Viacom’s entertainment assets posted significant market share losses in the last decade, with the company failing to tap the streaming industry’s huge potential while the controlling Redstone family declared war on each other. CBS has clawed its way back during the same period, launching the successful All-Access, but its archive of “cop shows” isn’t that appealing to a streaming-obsessed younger generation after they’ve binge-watched the “Star Trek” spin-offs.

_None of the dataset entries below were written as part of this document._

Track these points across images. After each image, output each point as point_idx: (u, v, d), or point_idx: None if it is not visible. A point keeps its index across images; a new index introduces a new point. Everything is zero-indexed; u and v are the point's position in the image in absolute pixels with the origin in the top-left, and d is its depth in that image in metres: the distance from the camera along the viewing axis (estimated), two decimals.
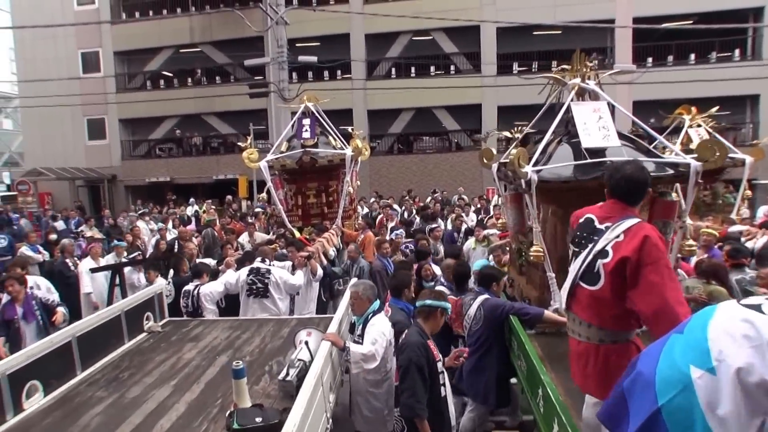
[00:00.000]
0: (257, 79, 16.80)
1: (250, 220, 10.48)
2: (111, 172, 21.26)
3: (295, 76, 17.15)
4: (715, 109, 7.31)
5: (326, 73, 18.57)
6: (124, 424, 2.67)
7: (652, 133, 4.04)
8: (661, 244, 2.10)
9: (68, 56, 20.83)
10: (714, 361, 1.18)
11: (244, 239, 8.04)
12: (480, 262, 4.88)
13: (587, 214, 2.41)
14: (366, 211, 11.87)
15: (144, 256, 7.72)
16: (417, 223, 9.43)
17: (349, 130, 7.87)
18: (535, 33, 17.31)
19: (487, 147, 4.35)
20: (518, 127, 4.21)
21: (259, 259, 5.29)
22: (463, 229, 8.72)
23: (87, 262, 6.71)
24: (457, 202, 13.05)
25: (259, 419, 2.44)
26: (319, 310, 5.72)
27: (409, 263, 5.39)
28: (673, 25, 16.35)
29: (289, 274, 5.25)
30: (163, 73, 20.95)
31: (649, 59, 16.68)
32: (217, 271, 5.73)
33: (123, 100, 19.92)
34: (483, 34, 17.26)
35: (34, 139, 22.19)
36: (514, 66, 17.70)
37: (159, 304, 4.59)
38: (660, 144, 4.12)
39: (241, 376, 2.61)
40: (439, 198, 14.31)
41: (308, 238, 6.75)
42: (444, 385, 3.09)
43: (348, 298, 3.94)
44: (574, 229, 2.45)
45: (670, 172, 3.41)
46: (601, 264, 2.19)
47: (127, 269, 6.36)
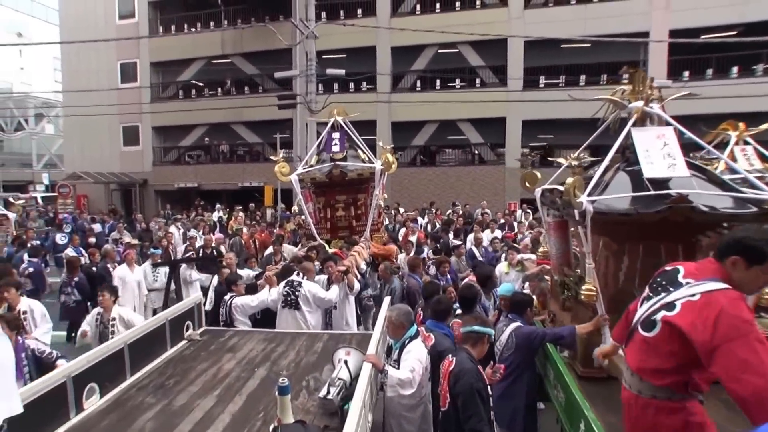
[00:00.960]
0: (285, 89, 17.23)
1: (277, 229, 10.71)
2: (143, 177, 22.11)
3: (321, 87, 17.52)
4: (765, 126, 6.76)
5: (352, 85, 18.86)
6: (175, 431, 2.81)
7: (728, 161, 3.55)
8: (747, 314, 1.87)
9: (108, 67, 21.90)
10: None
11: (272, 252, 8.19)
12: (506, 287, 4.67)
13: (678, 265, 2.24)
14: (387, 222, 11.94)
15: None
16: (446, 241, 9.33)
17: (380, 143, 7.96)
18: (563, 46, 17.16)
19: (531, 171, 4.05)
20: (575, 154, 3.77)
21: (296, 273, 5.38)
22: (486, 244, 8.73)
23: (122, 269, 6.98)
24: (480, 217, 13.04)
25: None
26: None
27: (437, 284, 5.38)
28: (714, 38, 15.39)
29: (319, 287, 5.35)
30: (195, 83, 21.68)
31: (686, 73, 16.04)
32: (255, 285, 5.85)
33: (157, 110, 20.71)
34: (510, 47, 17.20)
35: (74, 144, 23.43)
36: (541, 80, 17.61)
37: (198, 314, 4.76)
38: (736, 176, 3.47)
39: (286, 392, 2.65)
40: (461, 211, 14.31)
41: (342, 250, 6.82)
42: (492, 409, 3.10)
43: (383, 320, 3.98)
44: (657, 275, 2.31)
45: (752, 209, 2.90)
46: (663, 315, 2.05)
47: (182, 267, 6.85)
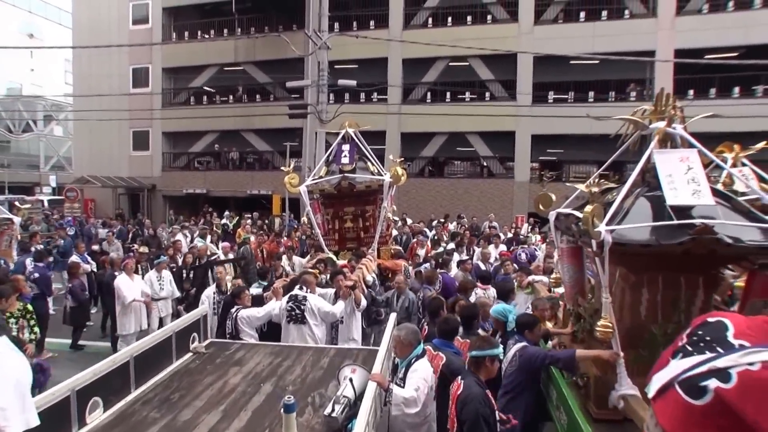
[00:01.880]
0: (295, 98, 17.32)
1: (284, 239, 10.66)
2: (151, 182, 22.21)
3: (333, 97, 17.57)
4: (761, 144, 6.92)
5: (363, 96, 18.93)
6: None
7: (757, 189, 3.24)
8: None
9: (120, 72, 22.09)
10: None
11: (283, 263, 8.14)
12: (498, 308, 4.61)
13: (722, 318, 2.08)
14: (395, 234, 11.86)
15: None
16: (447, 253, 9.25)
17: (390, 157, 7.95)
18: (572, 62, 17.21)
19: (545, 192, 3.86)
20: (596, 180, 3.64)
21: (298, 287, 5.38)
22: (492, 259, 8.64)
23: (122, 278, 6.87)
24: (488, 230, 12.94)
25: None
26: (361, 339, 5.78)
27: (440, 299, 5.31)
28: (716, 58, 15.71)
29: (324, 302, 5.33)
30: (207, 90, 21.84)
31: (691, 92, 16.19)
32: (261, 297, 5.82)
33: (168, 116, 20.88)
34: (519, 62, 17.24)
35: (83, 148, 23.63)
36: (550, 95, 17.64)
37: (204, 326, 4.70)
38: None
39: (291, 410, 2.61)
40: (467, 224, 14.20)
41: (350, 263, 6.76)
42: None
43: (389, 338, 3.94)
44: (696, 327, 2.17)
45: None
46: (716, 384, 1.89)
47: None
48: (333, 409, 2.91)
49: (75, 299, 7.13)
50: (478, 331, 4.62)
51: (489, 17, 18.21)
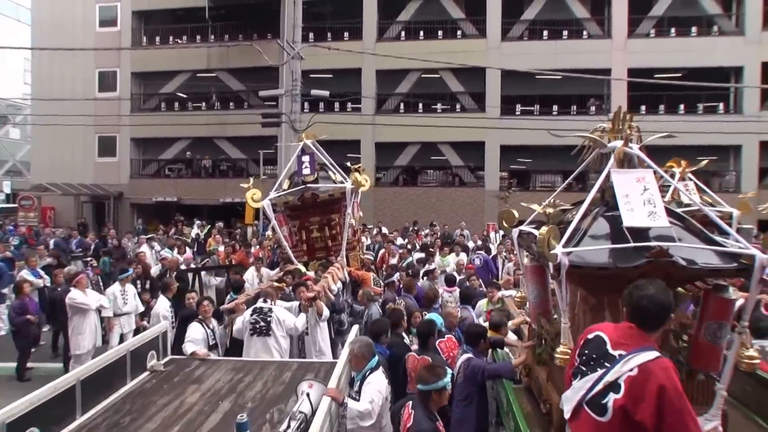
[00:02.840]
0: (269, 105, 17.03)
1: (255, 249, 10.35)
2: (118, 189, 21.14)
3: (307, 106, 17.40)
4: (704, 162, 7.39)
5: (337, 105, 18.82)
6: None
7: (711, 216, 3.14)
8: (680, 385, 1.98)
9: (85, 75, 20.97)
10: None
11: (250, 275, 7.89)
12: (439, 319, 4.74)
13: (598, 332, 2.22)
14: (369, 242, 11.75)
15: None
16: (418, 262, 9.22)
17: (347, 164, 7.99)
18: (537, 78, 17.68)
19: (508, 209, 3.76)
20: (550, 201, 3.51)
21: (261, 300, 5.26)
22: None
23: (74, 293, 6.34)
24: (458, 238, 12.97)
25: None
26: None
27: (401, 311, 5.23)
28: (662, 79, 16.63)
29: (289, 315, 5.23)
30: (179, 96, 21.20)
31: (643, 107, 17.07)
32: (218, 311, 5.63)
33: (137, 122, 20.12)
34: (488, 76, 17.64)
35: (43, 153, 22.02)
36: (517, 107, 18.04)
37: (163, 342, 4.45)
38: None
39: (244, 429, 2.60)
40: (439, 232, 14.22)
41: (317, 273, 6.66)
42: None
43: (347, 351, 3.90)
44: (582, 346, 2.27)
45: (732, 264, 2.71)
46: (612, 398, 2.02)
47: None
48: (288, 426, 2.84)
49: (12, 323, 6.48)
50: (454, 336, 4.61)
51: (459, 32, 18.57)
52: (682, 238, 2.82)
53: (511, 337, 4.56)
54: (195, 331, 4.91)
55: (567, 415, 2.28)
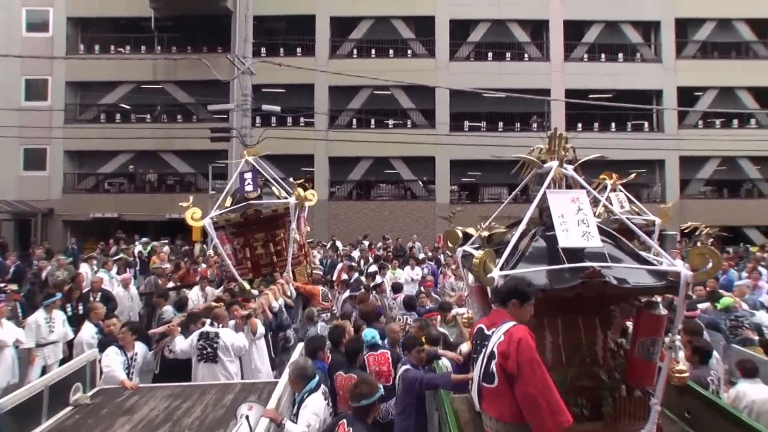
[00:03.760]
0: (220, 118, 16.43)
1: (202, 268, 9.84)
2: (47, 205, 19.05)
3: (259, 120, 16.99)
4: (633, 175, 8.02)
5: (290, 120, 18.51)
6: None
7: (636, 230, 3.17)
8: (532, 341, 2.48)
9: (9, 82, 18.89)
10: None
11: (195, 294, 7.47)
12: (370, 332, 4.69)
13: (479, 325, 2.72)
14: (320, 257, 11.55)
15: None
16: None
17: (290, 179, 8.04)
18: (483, 96, 18.34)
19: (452, 228, 3.77)
20: (486, 223, 3.55)
21: (209, 322, 4.94)
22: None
23: None
24: (409, 252, 13.04)
25: None
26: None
27: (342, 327, 5.07)
28: (595, 99, 17.93)
29: (237, 335, 5.00)
30: (121, 107, 19.91)
31: (579, 125, 18.18)
32: (149, 337, 5.27)
33: (72, 134, 18.65)
34: (437, 94, 18.08)
35: None
36: (466, 124, 18.59)
37: (91, 373, 4.04)
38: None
39: None
40: (391, 245, 14.24)
41: (245, 297, 6.42)
42: None
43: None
44: (473, 337, 2.76)
45: (661, 282, 2.80)
46: (493, 364, 2.51)
47: None
48: None
49: None
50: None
51: (409, 52, 18.96)
52: (614, 257, 2.89)
53: (448, 354, 4.54)
54: (111, 360, 4.39)
55: (477, 407, 2.71)
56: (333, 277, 10.08)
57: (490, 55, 18.76)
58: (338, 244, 14.47)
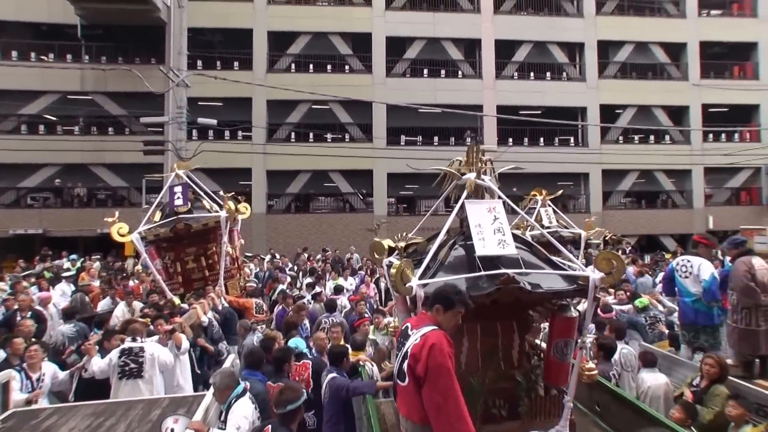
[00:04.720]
0: (154, 131, 15.37)
1: (134, 283, 9.07)
2: None
3: (196, 133, 16.09)
4: (560, 192, 8.53)
5: (227, 133, 17.73)
6: None
7: (557, 244, 3.26)
8: (447, 347, 2.40)
9: None
10: None
11: (120, 311, 6.82)
12: (296, 341, 4.80)
13: (406, 323, 2.68)
14: (257, 270, 11.09)
15: None
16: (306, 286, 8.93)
17: (221, 192, 7.73)
18: (419, 111, 18.67)
19: (378, 240, 3.70)
20: (403, 235, 3.53)
21: (129, 338, 4.55)
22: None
23: None
24: (347, 263, 12.86)
25: None
26: (196, 384, 5.13)
27: (272, 339, 4.91)
28: (525, 115, 18.88)
29: (164, 349, 4.67)
30: (45, 118, 18.04)
31: (510, 139, 18.95)
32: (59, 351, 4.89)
33: None
34: (374, 109, 18.06)
35: None
36: (402, 138, 18.78)
37: (4, 395, 3.61)
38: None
39: None
40: (330, 257, 14.00)
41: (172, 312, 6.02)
42: None
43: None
44: (399, 335, 2.72)
45: (572, 286, 2.86)
46: (405, 364, 2.48)
47: None
48: None
49: None
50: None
51: (347, 67, 18.84)
52: (529, 263, 2.92)
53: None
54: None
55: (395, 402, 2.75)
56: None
57: (426, 71, 19.07)
58: (277, 256, 13.99)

Analysts have been positive on the stock since the merger, with Buy ratings from BoA/Merrill, Needham, and Deutsche Bank. Only Credit Suisse has downgraded the stock, pointing to deteriorating metrics. Hedge funds run by John Paulson, Larry Robbins, Dan Loeb, and Seth Klarman have opened or added to positions during the same period. Even so, the combined chart posted a seven-year low on Feb. 3, highlighting investor skepticism that raises the stakes ahead of the company’s Feb. 20 earnings report.

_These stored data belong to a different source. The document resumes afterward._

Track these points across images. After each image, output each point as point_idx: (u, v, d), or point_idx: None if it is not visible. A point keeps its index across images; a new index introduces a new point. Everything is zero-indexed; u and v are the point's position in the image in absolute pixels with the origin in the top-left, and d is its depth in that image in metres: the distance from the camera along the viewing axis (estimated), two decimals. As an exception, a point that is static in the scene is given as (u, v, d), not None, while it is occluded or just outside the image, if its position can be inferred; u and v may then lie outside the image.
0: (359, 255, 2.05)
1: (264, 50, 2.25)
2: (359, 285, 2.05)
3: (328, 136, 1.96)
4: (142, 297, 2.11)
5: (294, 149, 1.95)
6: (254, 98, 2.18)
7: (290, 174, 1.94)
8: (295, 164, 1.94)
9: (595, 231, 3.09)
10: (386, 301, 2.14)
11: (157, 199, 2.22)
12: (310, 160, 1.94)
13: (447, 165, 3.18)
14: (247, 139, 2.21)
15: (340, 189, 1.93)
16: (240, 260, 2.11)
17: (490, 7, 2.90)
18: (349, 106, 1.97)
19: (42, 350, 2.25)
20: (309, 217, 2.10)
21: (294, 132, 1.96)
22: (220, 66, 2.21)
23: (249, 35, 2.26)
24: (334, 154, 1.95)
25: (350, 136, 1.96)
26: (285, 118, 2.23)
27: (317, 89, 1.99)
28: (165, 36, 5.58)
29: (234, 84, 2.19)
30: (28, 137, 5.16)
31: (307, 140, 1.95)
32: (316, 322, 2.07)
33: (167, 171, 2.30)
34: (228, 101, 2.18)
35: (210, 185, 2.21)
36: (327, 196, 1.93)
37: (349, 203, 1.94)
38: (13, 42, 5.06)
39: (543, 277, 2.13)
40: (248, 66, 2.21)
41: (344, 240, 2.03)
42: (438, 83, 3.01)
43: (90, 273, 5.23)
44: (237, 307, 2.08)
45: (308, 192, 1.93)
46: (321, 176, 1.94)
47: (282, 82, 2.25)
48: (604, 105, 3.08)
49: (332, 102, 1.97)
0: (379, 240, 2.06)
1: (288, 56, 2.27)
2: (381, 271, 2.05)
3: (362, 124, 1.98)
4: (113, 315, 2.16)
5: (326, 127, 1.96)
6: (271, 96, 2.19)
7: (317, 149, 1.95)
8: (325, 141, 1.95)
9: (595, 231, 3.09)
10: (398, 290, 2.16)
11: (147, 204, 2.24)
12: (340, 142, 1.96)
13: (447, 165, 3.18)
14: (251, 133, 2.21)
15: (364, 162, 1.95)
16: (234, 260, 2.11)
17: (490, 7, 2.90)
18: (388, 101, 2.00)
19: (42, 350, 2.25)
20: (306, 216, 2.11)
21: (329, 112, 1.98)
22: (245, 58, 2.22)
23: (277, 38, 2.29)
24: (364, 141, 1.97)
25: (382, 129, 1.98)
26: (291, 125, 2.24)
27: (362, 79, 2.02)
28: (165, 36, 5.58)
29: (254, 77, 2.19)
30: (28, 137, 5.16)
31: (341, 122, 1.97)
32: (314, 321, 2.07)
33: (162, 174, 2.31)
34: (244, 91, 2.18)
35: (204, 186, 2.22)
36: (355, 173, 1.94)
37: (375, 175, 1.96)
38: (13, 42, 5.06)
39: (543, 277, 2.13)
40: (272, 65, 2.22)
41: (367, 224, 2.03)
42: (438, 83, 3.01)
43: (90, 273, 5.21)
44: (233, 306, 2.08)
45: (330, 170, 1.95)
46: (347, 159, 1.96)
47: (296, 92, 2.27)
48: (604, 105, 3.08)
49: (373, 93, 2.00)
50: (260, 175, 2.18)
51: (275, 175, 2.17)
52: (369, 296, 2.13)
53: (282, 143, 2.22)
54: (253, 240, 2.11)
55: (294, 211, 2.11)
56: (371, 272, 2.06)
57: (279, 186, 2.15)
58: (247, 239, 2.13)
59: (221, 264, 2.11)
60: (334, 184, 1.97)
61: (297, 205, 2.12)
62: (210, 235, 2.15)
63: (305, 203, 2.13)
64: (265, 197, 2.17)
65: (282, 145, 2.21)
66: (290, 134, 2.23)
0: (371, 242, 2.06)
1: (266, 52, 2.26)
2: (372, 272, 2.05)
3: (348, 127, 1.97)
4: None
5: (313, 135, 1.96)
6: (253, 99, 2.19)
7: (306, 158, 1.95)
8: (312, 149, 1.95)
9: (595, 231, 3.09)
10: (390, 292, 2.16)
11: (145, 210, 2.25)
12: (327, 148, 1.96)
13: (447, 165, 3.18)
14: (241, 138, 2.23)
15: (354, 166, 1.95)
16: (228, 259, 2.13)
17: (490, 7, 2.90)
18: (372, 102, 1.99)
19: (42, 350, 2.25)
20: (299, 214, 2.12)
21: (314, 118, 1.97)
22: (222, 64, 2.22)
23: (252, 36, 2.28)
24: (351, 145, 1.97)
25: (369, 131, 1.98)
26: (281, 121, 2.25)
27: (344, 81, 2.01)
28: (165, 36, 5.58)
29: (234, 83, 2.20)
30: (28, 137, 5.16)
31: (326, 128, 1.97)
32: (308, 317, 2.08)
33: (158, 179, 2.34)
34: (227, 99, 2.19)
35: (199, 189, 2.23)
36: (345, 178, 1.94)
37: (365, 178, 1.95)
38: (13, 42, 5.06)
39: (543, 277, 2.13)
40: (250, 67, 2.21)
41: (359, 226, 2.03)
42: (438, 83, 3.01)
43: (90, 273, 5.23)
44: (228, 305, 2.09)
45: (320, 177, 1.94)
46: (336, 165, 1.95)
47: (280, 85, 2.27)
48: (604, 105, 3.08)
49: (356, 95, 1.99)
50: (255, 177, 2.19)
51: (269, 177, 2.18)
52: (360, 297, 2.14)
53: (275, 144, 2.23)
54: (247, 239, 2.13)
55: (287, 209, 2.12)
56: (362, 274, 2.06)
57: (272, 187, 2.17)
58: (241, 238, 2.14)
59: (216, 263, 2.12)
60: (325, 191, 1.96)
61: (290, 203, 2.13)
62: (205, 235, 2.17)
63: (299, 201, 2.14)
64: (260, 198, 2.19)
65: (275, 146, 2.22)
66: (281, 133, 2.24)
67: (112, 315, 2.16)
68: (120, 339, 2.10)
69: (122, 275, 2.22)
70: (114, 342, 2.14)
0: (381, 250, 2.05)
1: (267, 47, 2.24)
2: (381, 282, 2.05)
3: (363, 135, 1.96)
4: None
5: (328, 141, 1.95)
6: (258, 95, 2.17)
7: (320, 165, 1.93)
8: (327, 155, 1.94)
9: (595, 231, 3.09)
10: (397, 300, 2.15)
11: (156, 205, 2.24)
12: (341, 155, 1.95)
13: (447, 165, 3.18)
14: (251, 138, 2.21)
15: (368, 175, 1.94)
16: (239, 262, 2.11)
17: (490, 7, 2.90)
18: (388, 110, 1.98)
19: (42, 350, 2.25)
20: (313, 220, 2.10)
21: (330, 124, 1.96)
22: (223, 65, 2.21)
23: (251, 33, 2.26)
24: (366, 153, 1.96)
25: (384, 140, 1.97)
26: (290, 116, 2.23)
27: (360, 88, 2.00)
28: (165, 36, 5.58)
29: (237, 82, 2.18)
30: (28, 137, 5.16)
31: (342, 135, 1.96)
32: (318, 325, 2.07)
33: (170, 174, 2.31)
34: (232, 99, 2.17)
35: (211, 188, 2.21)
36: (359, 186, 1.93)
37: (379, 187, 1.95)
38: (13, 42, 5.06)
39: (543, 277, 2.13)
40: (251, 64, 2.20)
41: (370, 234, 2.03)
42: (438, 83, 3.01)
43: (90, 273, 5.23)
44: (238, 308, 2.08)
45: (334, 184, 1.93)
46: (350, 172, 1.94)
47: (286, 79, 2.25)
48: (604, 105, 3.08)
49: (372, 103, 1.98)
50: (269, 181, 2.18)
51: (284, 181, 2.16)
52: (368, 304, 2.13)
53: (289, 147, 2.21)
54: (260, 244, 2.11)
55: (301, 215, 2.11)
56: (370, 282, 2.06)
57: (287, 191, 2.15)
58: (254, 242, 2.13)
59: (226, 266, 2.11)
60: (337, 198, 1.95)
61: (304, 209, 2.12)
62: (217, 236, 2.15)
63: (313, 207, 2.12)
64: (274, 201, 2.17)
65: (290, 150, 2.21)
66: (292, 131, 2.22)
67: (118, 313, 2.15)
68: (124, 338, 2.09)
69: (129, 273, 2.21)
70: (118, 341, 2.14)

VIAC Long-Term Chart (2006 – 2020)
The merger uses the old CBS price chart, starting at the 2006 split-up. The subsequent uptrend topped out at $35 in 2007, giving way to a garden-variety correction that accelerated into a death spiral during the 2008 economic collapse. It posted an all-time low at $3.06 in March 2009 and turned higher, carving a multi-wave bounce that completed a round trip into the prior high in 2012. A 2013 breakout caught fire, lifting the stock to $68.10 in the first quarter of 2014.

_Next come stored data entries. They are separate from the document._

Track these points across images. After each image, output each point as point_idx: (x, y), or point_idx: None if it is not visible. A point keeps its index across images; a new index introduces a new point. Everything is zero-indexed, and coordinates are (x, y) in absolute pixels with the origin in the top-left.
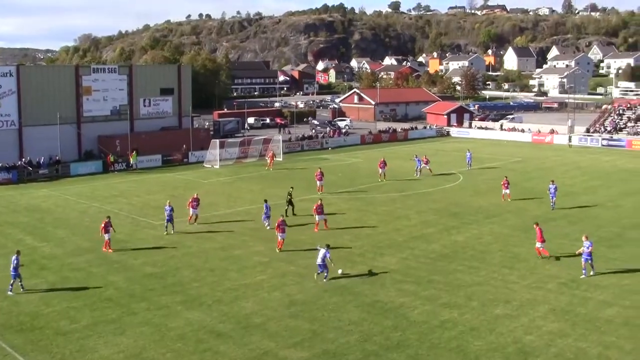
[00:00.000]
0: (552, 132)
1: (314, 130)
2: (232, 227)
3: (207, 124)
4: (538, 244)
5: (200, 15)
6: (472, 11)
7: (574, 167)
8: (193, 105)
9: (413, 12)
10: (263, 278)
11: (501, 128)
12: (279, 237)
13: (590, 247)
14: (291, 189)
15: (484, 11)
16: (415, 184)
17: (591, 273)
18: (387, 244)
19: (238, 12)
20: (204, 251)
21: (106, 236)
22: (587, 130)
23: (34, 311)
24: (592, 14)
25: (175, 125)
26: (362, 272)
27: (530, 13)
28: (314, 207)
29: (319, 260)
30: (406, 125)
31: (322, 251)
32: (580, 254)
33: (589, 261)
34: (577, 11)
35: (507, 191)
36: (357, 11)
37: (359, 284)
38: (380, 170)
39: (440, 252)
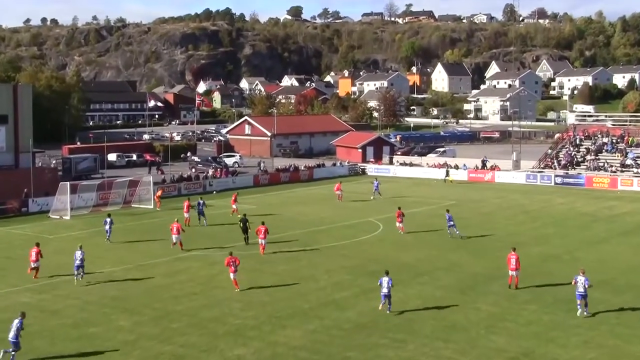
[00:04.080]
0: (494, 168)
1: (194, 169)
2: (87, 296)
3: (54, 161)
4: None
5: (44, 20)
6: (392, 19)
7: (520, 211)
8: (35, 137)
9: (318, 20)
10: None
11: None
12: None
13: (586, 284)
14: (244, 215)
15: (407, 19)
16: (323, 237)
17: (585, 313)
18: (289, 313)
19: (94, 18)
20: (49, 330)
21: (35, 264)
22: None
23: None
24: (540, 21)
25: (10, 163)
26: (257, 349)
27: (464, 21)
28: (259, 230)
29: (384, 290)
30: (311, 162)
31: (385, 279)
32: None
33: (583, 299)
34: (521, 18)
35: (400, 224)
36: (247, 18)
37: None
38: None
39: (357, 321)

The subsequent decline relinquished significant ground into the October 2015 low at $38.51, ahead of a symmetrical bounce that posted an all-time high just two points above the 2014 peak in April 2017. Sellers then took control once again, carving a declining channel that reached the 2015 low in December 2018. Support held, generating a weak bounce that stalled at a lower high in July 2019. It has been all downhill since that time, highlighted by a September double top breakdown that confirmed a major downtrend.
A November bounce tested new resistance and reversed just five days after the merger, giving way to renewed selling pressure that broke the October low about three weeks ago. The stock is now trading at the same level as December 2012, ignoring the bullish table pounding by Wall Street and the institutional crowd. Sadly, there’s no reason to take exposure with a price chart that looks this deadly, especially during a roaring bull market.
VIAC Short-Term Outlook
A Fibonacci grid stretched across the 2009 into 2017 uptrend places the double top near the .50 retracement, which was broken decisively in the fourth quarter of 2019. Ominously, this massive pattern calculates a measured move target close to the 2009 low in the single digits, warning sidelined investors to avoid exposure unless a series of positive news catalysts lifts price back above the red line.
The monthly stochastic oscillator hasn’t reached the overbought zone in nearly three years, highlighting extreme weakness. It has dropped into the oversold zone three times during this period and hit the most extreme reading since 2008 in November 2019. Even so, the recent bullish crossover is hard to believe, given multiple failures in recent years. Given the risk, bottom fishers are likely to find better bargains in other corners of the market universe.
The Bottom Line
ViacomCBS is trading below the level posted when CBS and Viacom merged in December, indicating that investors are walking away despite upbeat Wall Street commentary.
Disclosure: The author held no positions in the aforementioned securities at the time of publication.